Muş Alparslan Üniversitesi
 
Rektörümüz Muş Milli İrade Nöbetinde

Rektörümüz Prof. Dr. Fethi Ahmet Polat, darbe girişimine karşı Milli irade nöbeti için dün akşam ilimiz meydanlarını dolduran halkla bir araya geldi. Darbe girişiminden bu yana üniversite personelimizin de aktif olarak katıldığı nöbette, Rektörümüz Prof. Dr. Polat, Ziraat bankası önünden başlayarak vatandaşlarla birlikte Belediye binasına kadar bayrak açarak kol kola yürüdü. Rektör yardımcıları Prof. Dr. Erdal Necip Yardım ve Prof. Dr. İbrahim Erdoğan, Genel Sekreter Orhan Keskintaş’ın da eşlik ettiği yürüyüşe, Vali Seddar Yavuz, Belediye Başkanı Feyat Asya ve il protokolünden birçok isim katıldı.
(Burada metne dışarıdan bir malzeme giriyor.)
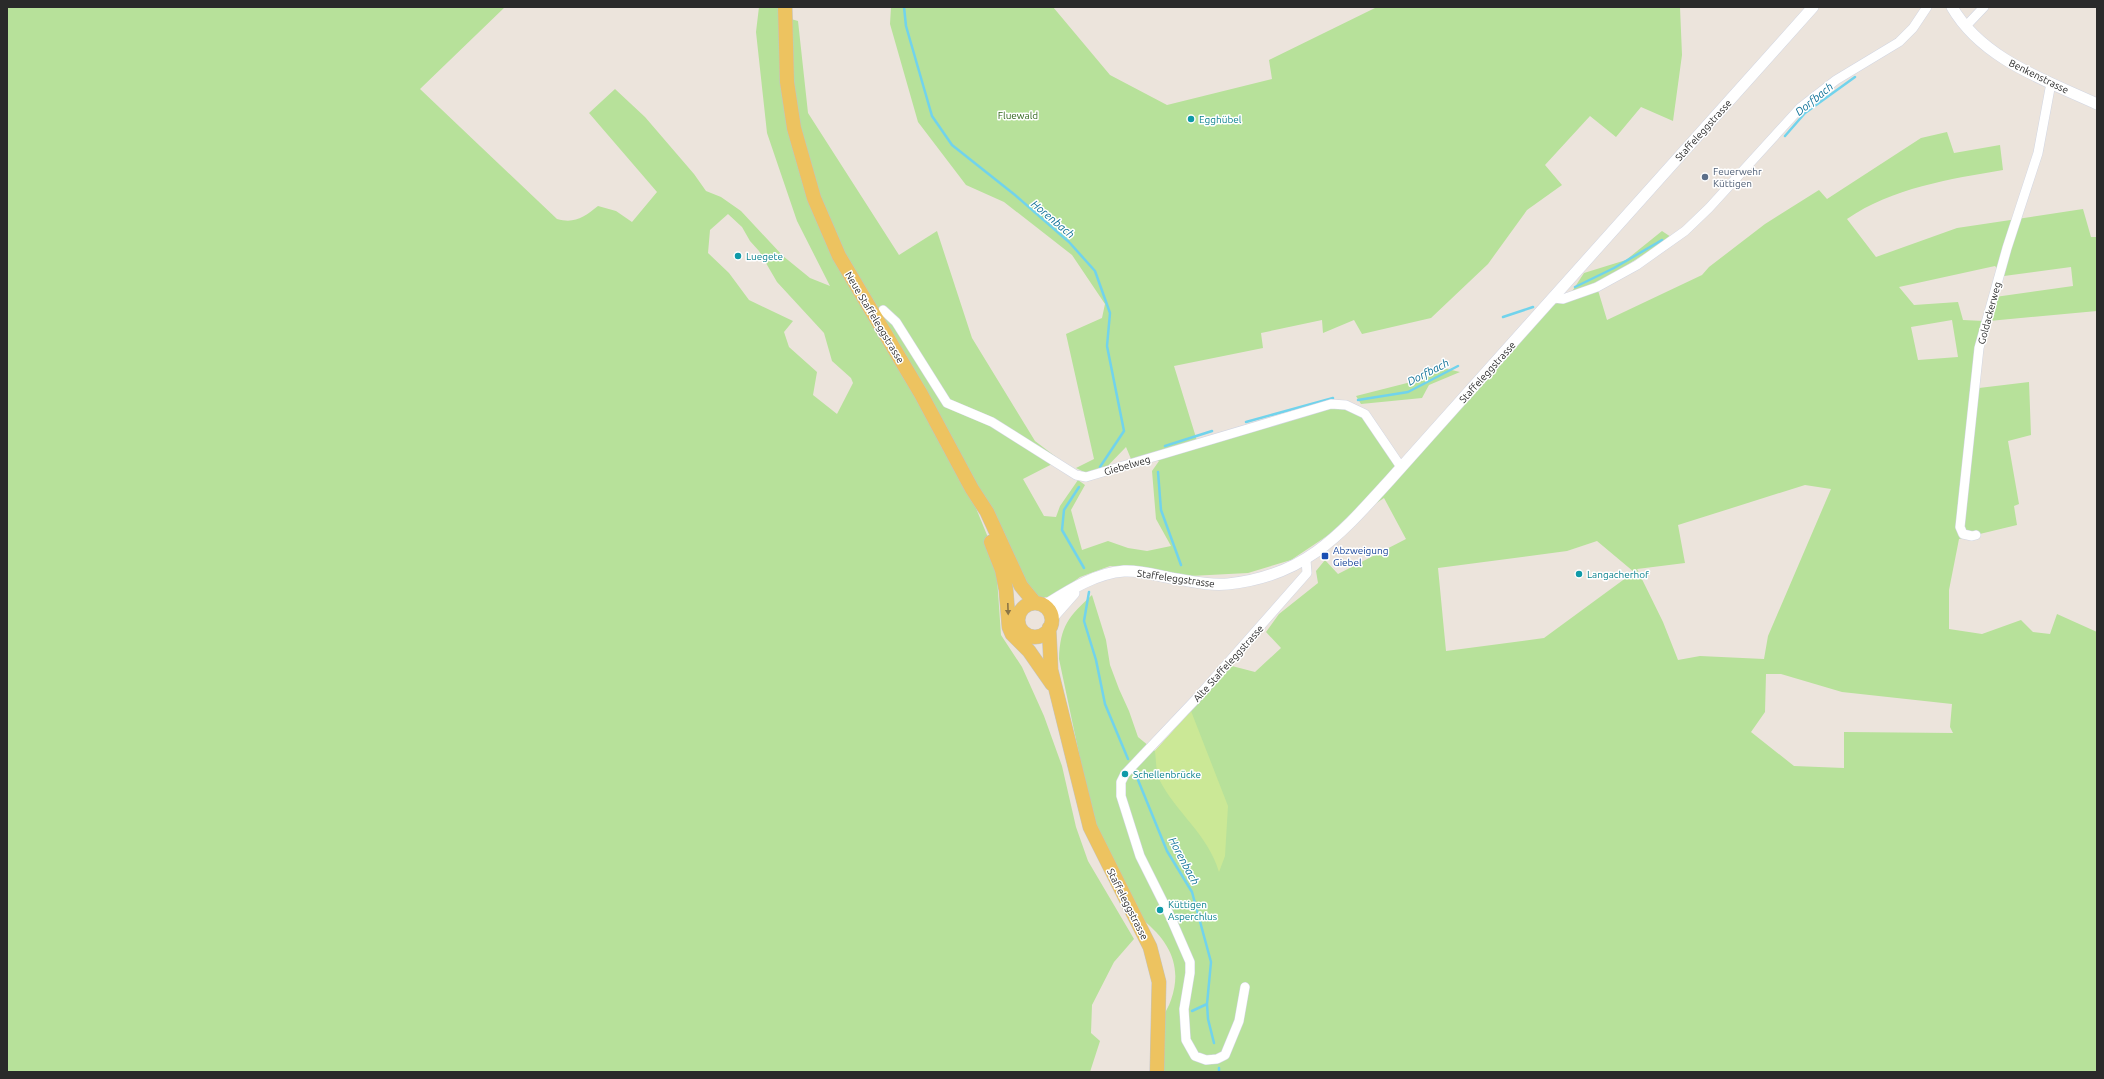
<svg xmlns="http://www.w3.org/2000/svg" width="2104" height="1079" font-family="Ubuntu,sans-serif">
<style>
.green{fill:#b7e19a;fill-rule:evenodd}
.pitch{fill:#cbe896}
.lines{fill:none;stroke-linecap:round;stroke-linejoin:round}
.stream{stroke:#71d3ec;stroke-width:2.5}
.minor-casing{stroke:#d2d6e2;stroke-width:10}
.tertiary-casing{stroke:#d2d6e2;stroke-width:12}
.primary-casing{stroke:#c3c3c3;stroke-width:15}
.minor{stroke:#fff;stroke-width:9}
.tertiary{stroke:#fff;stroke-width:11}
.primary{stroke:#edc360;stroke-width:14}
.oneway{fill:#8c7645}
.culture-dot{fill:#0f9aa8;stroke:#fff;stroke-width:1.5}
.service-dot{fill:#5c6f8a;stroke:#fff;stroke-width:1.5}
.transit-dot{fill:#1a4fb4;stroke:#fff;stroke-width:1.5}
.labels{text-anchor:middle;stroke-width:3;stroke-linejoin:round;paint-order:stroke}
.street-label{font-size:10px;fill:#2a2a2a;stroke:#fff}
.park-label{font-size:10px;fill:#30651c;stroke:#fff}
.culture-label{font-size:10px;fill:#0d838f;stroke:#fff;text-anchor:start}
.service-label{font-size:10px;fill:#4e5e75;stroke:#fff;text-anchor:start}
.transit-label{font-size:10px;fill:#164399;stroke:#fff;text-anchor:start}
.water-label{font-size:11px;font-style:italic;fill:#107298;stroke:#fff}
</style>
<rect width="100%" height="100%" fill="#ece4dc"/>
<path class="green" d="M 7,7 L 505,7 L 420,89 L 557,219 C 575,224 584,217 598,206 L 616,211 L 632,222 L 657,192 L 589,113 L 615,89 L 645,117 L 694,174 L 706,191 L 721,197 L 741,211 L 783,256 L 810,278 L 830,286 L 797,221 L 767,133 L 756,32 L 759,7 L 792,7 L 791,19 L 798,21 L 808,113 L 899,255 L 937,231 L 972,338 L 1035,441 L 1060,460 L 1023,479 L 1044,516 L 1056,517 L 1060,506 L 1078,480 L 1085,485 L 1071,510 L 1082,550 L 1108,541 L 1128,548 L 1147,551 L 1171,546 L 1156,519 L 1152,471 L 1159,461 L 1131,459 L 1126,447 L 1096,478 L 1076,468 L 1094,459 L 1066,334 L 1102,318 L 1105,304 L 1072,255 L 1004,202 L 966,185 L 918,122 L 890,24 L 891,7 L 1053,7 L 1110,75 L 1167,105 L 1272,79 L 1269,60 L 1377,7 L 1680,7 L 1682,55 L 1673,121 L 1641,107 L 1616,137 L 1590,116 L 1545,165 L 1562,185 L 1527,210 L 1488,264 L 1431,318 L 1362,334 L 1354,320 L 1323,333 L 1322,320 L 1261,333 L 1263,348 L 1174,366 L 1198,444 L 1331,404 L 1365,414 L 1401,466 L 1548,309 L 1563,299 L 1597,287 L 1607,320 L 1702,275 L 1709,267 L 1765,224 L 1819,190 L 1827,199 L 1921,138 L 1947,132 L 1954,153 L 2000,145 L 2003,170 C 1950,179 1892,188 1847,219 L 1876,257 L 1957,228 L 2083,209 L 2091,237 L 2097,237 L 2097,311 L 1989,321 L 1995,297 L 2073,286 L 2071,267 L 2004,276 L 1995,266 L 1899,287 L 1914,305 L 1958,302 L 1963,320 L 1984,321 L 1979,388 L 2029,382 L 2031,435 L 2008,441 L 2019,504 L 2014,506 L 2017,525 L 1959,539 L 1949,590 L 1949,629 L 1982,634 L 2021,620 L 2033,632 L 2050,634 L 2057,614 L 2097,632 L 2097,1072 L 1163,1072 C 1163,1058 1160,1032 1162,1020 C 1164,1013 1169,1007 1171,1000 C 1183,966 1169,941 1143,920 L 1099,834 L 1085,782 L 1059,659 C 1060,626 1069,616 1092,595 L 1106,640 L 1110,665 L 1119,689 L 1129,711 L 1138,737 L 1155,751 L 1232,666 L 1255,672 L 1281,648 L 1266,632 L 1279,614 L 1318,583 L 1316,571 L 1325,560 L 1338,574 L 1406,539 L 1384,498 L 1291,560 L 1248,573 L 1190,576 L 1148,569 L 1110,566 L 1080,577 L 1053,597 L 1032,597 L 942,440 L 971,496 L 987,535 L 997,578 L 1001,635 L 1022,667 L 1044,716 L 1062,766 L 1076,827 L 1088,861 L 1134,939 L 1114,962 L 1092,1005 L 1091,1033 L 1100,1041 L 1090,1072 L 7,1072 ZM 728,214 L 742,227 L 750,241 L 759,251 L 777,282 L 824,333 L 832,361 L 851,378 L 853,383 L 837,414 L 813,395 L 817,372 L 789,347 L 784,332 L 793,321 L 749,300 L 729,273 L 708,253 L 710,230 ZM 1952,320 L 1958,357 L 1918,360 L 1911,327 ZM 1805,485 L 1831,489 L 1768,636 L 1764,659 L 1700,656 L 1678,660 L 1663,622 L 1637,569 L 1685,563 L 1678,525 ZM 1597,541 L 1634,572 L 1544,638 L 1446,651 L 1438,568 L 1567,551 ZM 1766,674 L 1781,674 L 1842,692 L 1952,704 L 1950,727 L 1953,733 L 1844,732 L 1844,768 L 1794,766 L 1751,732 L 1765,712 Z
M 1662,231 L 1671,237 L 1610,276 L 1571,293 L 1584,273 L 1626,260 Z
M 1443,368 L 1460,372 L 1429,385 L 1422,398 L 1361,404 L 1356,396 L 1411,382 Z"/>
<path class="pitch" d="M 1191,711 L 1228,806 L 1225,856 L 1219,872 C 1208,834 1176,813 1159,779 C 1156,771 1156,760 1155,751 Z"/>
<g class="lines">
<path class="stream" d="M 904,7 L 906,26 L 932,116 L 952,145 L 1015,195 L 1069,242 L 1095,271 L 1110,313 L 1107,346 L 1124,431 L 1100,467
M 1785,136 L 1805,113 L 1855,77
M 1575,287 L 1614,268 L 1662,240
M 1503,317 L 1533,307
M 1358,400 L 1408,392 L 1458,366
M 1246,422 L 1333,398
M 1165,446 L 1212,431
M 1158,472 L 1161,510 L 1181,565
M 1079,487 L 1064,510 L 1062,530 L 1084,568
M 1089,592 L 1084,621 L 1096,660 L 1105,704 L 1128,759
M 1136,775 L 1167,851 L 1192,892 L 1211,962 L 1207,1004 L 1208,1019 L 1214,1043
M 1192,1011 L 1207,1004
M 1219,1068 L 1219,1072"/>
<g class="minor-casing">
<path id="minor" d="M 1966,26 L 1984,7
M 1553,298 L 1563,299 L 1597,287 L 1637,265 L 1685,231 L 1709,208 L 1800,108 L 1836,80 L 1899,42 L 1913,28 L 1927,7
M 883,310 L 896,322 L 947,403 L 992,422 L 1076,475 L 1086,477 L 1331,404 L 1346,405 L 1365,414 L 1401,467
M 1976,535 L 1972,536 L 1963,534 L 1960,527 L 1979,348 L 2007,248 L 2038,153 L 2051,83
M 1245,987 L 1239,1021 L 1225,1055 L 1217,1059 L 1206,1060 L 1195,1056 L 1186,1040 L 1184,1009 L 1190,973 L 1190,962 L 1170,916 L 1140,856 L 1121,796 L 1121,782 L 1125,774 L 1196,699 L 1307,573 L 1306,560"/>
</g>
<g class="tertiary-casing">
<path id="tertiary" d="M 1952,7 C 1982,59 2045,80 2097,104
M 1044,606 C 1068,591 1095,573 1124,571 C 1139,570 1156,575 1171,578 C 1190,581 1209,586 1228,584 C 1305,576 1340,535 1389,481 L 1813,7
M 1051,619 L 1074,593"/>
</g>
<g class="primary-casing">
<path id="primary" d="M 785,7 L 787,82 L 794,128 L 814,198 L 839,256 L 921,394 L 972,489 L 987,512 L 1021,586 L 1035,603
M 991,542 L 1002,570 L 1006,590 L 1009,627 L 1012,634 L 1029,651 L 1052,684
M1018 620a17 17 0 1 1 34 0a17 17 0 1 1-34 0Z
M 1049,628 L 1051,670 L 1090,827 L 1150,947 L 1159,982 L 1157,1072"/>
</g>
<use href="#minor" class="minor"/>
<use href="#tertiary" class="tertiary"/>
<use href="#primary" class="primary"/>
</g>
<defs><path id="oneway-solid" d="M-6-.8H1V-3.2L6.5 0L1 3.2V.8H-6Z"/></defs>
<use class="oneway" href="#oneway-solid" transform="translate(1008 609) rotate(88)"/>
<g class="culture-dot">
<circle cx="1191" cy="119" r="4"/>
<circle cx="738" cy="256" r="4"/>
<circle cx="1579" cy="574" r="4"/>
<circle cx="1125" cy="774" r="4"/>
<circle cx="1160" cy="910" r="4"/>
</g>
<circle class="service-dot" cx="1705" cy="177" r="4"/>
<rect class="transit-dot" x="1321" y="552" width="8" height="8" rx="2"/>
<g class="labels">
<g class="street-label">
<text transform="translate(2039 76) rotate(26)" y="4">Benkenstrasse</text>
<text transform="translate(1703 130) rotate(-48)" y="4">Staffeleggstrasse</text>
<text transform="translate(1989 313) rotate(-75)" y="4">Goldackerweg</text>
<text transform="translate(875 317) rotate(59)" y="4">Neue Staffeleggstrasse</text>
<text transform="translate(1487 372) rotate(-48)" y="4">Staffeleggstrasse</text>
<text transform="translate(1127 465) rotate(-16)" y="4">Giebelweg</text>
<text transform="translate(1176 578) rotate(8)" y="4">Staffeleggstrasse</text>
<text transform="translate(1228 663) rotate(-48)" y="4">Alte Staffeleggstrasse</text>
<text transform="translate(1128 904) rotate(63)" y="4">Staffeleggstrasse</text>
</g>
<g class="park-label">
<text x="1018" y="119">Fluewald</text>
</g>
<g class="culture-label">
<text x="1199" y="123">Egghübel</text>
<text x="746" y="260">Luegete</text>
<text x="1587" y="578">Langacherhof</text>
<text x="1133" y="778">Schellenbrücke</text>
<text x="1168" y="908">Küttigen<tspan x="1168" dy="12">Asperchlus</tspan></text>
</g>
<g class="service-label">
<text x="1713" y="175">Feuerwehr<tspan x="1713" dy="12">Küttigen</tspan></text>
</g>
<g class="transit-label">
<text x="1333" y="554">Abzweigung<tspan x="1333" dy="12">Giebel</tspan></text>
</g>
<g class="water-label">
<text transform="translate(1814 99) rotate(-39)" y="4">Dorfbach</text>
<text transform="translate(1053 219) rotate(40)" y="4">Horenbach</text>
<text transform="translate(1428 372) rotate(-27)" y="4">Dorfbach</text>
<text transform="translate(1184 861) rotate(62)" y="4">Horenbach</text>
</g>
</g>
<rect width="2104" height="1079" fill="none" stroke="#2a2a2a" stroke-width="16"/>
</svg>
Vatandaşların yoğun ilgi gösterdiği gecede, rektörümüz katılımcılarla çay eşliğinde milli birlik ve beraberlik üzerine sohbet etti. Vali Yavuz ve Belediye Başkanı Asya’nın da birer konuşma yaptığı gecede, Rektörümüz Prof. Dr. Fethi Ahmet Polat’ta halka hitaben bir konuşma gerçekleştirdi. Konuşmasına “Eğilme” şiirini okuyarak başlayan Rektörümüz Prof. Dr. Polat, Atatürk Havalimanında, Vatan Caddesinde, Kızılay’da ve Bingöl’de katıldığı demokrasi nöbetlerinde Muş Halkının selamını hürriyet, izzet ve iman mücahitlerine ilettiğini, İstanbul, Ankara ve Bingöl’den Muş halkına selamlar getirdiğini söyledi.

Konuşmasında bu ülkede darbe yapmayı gerektirecek bir durum olmadığını, tüm kurumların ayakta olduğunu, tüm merkezlerin çalıştığını belirten rektörümüz Prof. Dr. Polat, dünya büyük bir buhran altında iken ekonomimizin çok sağlam olduğunu, çevremiz ateş çemberindeyken bizde huzurun hâkim olduğunu, kimsenin hayat tarzına müdahale edilmediğini vurguladı.
Rektörümüz verilen mücadelenin iman mücadelesi ve namus mücadelesi olduğunu belirterek bu halkın darbeye karşı çıkarken evden abdestini alarak koşa koşa şehit olmaya giden bir halk olduğunu ve bu halkın Türkiye’yi Libya olmaktan, Anadolu’yu Suriye olmaktan kurtardığını ifade etti.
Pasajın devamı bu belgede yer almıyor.